#### Problem to work on:
Using the entries below, show all lines with the string "another".

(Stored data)
'''
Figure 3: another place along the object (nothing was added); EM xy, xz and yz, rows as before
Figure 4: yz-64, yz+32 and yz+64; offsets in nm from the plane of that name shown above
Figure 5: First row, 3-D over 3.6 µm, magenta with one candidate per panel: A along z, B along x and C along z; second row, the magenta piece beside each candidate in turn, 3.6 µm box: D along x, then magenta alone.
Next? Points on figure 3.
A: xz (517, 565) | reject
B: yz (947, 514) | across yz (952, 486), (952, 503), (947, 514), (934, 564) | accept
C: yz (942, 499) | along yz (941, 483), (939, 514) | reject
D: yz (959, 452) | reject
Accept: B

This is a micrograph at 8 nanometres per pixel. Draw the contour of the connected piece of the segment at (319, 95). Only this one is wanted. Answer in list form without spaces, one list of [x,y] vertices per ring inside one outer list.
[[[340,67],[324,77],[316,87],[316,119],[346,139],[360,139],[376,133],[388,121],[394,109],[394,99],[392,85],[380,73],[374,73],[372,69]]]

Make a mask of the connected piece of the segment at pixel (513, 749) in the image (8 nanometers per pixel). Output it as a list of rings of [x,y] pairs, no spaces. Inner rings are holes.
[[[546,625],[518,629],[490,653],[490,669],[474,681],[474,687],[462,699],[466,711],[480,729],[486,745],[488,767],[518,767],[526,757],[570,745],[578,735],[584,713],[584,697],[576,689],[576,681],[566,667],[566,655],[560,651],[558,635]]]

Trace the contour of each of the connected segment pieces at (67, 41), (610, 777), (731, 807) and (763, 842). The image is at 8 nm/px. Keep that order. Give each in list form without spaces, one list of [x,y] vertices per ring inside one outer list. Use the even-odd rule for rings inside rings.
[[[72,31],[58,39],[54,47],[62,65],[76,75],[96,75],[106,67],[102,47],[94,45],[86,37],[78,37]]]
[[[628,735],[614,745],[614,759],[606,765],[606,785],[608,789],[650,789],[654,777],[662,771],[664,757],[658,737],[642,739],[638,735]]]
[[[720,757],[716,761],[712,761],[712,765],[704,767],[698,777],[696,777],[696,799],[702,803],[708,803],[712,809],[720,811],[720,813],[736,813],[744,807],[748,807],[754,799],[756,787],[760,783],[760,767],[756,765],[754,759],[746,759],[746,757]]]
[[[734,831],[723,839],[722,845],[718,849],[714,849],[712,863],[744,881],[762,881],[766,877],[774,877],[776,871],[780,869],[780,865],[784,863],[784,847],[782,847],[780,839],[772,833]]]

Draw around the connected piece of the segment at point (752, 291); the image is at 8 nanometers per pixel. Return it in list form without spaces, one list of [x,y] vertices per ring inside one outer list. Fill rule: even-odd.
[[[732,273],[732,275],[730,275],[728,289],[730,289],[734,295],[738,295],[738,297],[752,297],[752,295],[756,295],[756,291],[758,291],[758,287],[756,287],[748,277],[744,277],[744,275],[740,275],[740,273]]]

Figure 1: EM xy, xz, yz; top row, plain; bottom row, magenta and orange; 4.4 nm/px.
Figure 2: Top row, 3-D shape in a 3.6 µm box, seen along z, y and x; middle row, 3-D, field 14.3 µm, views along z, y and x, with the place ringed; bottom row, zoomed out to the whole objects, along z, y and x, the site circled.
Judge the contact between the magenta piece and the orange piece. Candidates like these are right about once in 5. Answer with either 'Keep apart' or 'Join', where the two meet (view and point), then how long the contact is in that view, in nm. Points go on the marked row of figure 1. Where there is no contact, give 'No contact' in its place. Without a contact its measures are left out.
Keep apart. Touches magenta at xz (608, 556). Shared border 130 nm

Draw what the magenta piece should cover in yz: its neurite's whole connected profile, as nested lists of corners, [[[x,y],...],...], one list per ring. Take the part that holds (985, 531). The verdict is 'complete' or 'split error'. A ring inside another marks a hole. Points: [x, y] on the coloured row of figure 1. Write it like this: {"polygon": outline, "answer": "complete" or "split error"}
'''
#### Output:
Figure 3: another place along the object (nothing was added); EM xy, xz and yz, rows as before
Draw what the magenta piece should cover in yz: its neurite's whole connected profile, as nested lists of corners, [[[x,y],...],...], one list per ring. Take the part that holds (985, 531). The verdict is 'complete' or 'split error'. A ring inside another marks a hole. Points: [x, y] on the coloured row of figure 1. Write it like this: {"polygon": outline, "answer": "complete" or "split error"}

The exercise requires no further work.